Election discourse in IHK
Nowadays, the people in occupied Kashmir are engaged in a discourse on the issue of participation in the elections, periodically held by Indian authorities. Without any reference to the absurd arguments advanced by those who have been serving the Indian interests in the territory, let us take stock of few valid points, which genuinely precipitate from the debate.
Those who hold the view that the people should not participate in the elections contend that the laws and regulations under which elections are being held make it abundantly clear that contesting or voting for the elections in the occupied territory amounts to the acceptance of Indian rule over Jammu and Kashmir. That is why, it has been made imperative by law for those who contest elections to take oath of upholding Indian sovereignty over Jammu and Kashmir both at the time they file nominations and when they get elected. Further substantiating their point, they say that elections are serving as a camouflage to Indian nefarious designs in view of the established fact that the entire election process and its results are manoeuvred in such a way that India manages to form governments and get elected the people of its choice. The manipulation was clearly evident in 1987 when MUF was about to register its victory but the Indian election commission had no difficulty in undoing the people’s verdict. This is what India has been doing from the very beginning. It has, in the real sense, governed Jammu and Kashmir through military might and intelligence agencies while the Assemblies, Chief Ministers and cabinets have been nothing but a façade. Furthermore, India, at the international level, has been projecting the participation of the masses in the elections as a proof that no dispute over India’s rule in Kashmir existed.
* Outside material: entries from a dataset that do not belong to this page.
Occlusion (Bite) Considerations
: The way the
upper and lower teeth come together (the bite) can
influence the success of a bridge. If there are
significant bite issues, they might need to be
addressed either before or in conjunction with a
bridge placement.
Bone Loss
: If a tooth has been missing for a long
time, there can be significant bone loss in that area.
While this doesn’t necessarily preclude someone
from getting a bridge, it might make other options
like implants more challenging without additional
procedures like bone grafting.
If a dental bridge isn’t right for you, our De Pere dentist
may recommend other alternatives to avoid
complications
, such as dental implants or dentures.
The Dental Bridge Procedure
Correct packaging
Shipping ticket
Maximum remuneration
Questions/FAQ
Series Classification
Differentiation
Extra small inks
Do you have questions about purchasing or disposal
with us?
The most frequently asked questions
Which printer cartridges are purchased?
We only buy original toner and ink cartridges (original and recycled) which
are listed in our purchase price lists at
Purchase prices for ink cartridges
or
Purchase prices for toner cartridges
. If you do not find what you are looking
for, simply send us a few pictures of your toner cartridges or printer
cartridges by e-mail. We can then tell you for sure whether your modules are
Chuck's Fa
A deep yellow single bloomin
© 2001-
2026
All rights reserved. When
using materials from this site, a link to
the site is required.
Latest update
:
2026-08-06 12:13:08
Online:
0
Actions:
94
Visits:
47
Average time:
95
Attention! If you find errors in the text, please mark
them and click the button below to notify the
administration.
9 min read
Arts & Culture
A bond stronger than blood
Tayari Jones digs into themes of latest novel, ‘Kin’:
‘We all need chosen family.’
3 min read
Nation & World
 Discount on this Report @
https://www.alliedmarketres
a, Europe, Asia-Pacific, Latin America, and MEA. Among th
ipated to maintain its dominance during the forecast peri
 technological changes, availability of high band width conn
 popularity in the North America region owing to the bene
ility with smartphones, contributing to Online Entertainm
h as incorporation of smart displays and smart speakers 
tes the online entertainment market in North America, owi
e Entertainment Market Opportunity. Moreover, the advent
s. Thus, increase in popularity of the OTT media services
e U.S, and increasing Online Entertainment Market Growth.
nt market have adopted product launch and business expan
Important of all the above is that the people of Kashmir have been offering unique sacrifices to challenge India’s illegal occupation of the territory. How does it suit them to vote for those who stand for Kashmir’s accession to India? It is humiliating that such people become Kashmiris’ representatives.
To us, participation of the people of Kashmir in the elections, as was witnessed in the last assembly polls does not convey in any way that they have reconciled to the Indian occupation. The fact is that in the absence of a vibrant liberation movement and an able leadership, the practicalities of routine life will continue prompting people to participate in the elections. This will happen regardless of the fact that the elections will go on throwing new Vidkun Quislings to the fore. The formula is simple. Absence of liberation movement is equal to the implementation of India’s agenda.
What we need to understand is that despite periodical elections right from 1952, the sentiment of freedom has never died and history is testimony to the fact that the people of Kashmir have always given their full support to any move, which they thought would lead them towards freedom from Indian bondage. Innumerable sacrifices rendered by the people since 1947 in general and 1989 in particular corroborate this point. It was this resentment against Indian rule, which was clearly demonstrated in 2008 and 2010 when hundreds of thousands of people came out of their houses shouting pro-Pakistan and pro-freedom slogans and holding mammoth marches demanding their right to decide their fate through a plebiscite.
The genuine people with a pro-freedom agenda have to prioritize their tasks. The boycott of polls will no doubt become meaningful as well as successful when the people will really feel that to achieve the goal of freedom has become a sure shot. There lies the answer why the Kashmiris reciprocated boycott calls during the nineties. In the present situation, when the movement is weak from many angles, making boycott or no boycott a point with India may amount to falling into India’s trap.
However, it stands beyond any doubt that there is no moral ground in making people directly or indirectly a part of the election fraud in occupied Kashmir.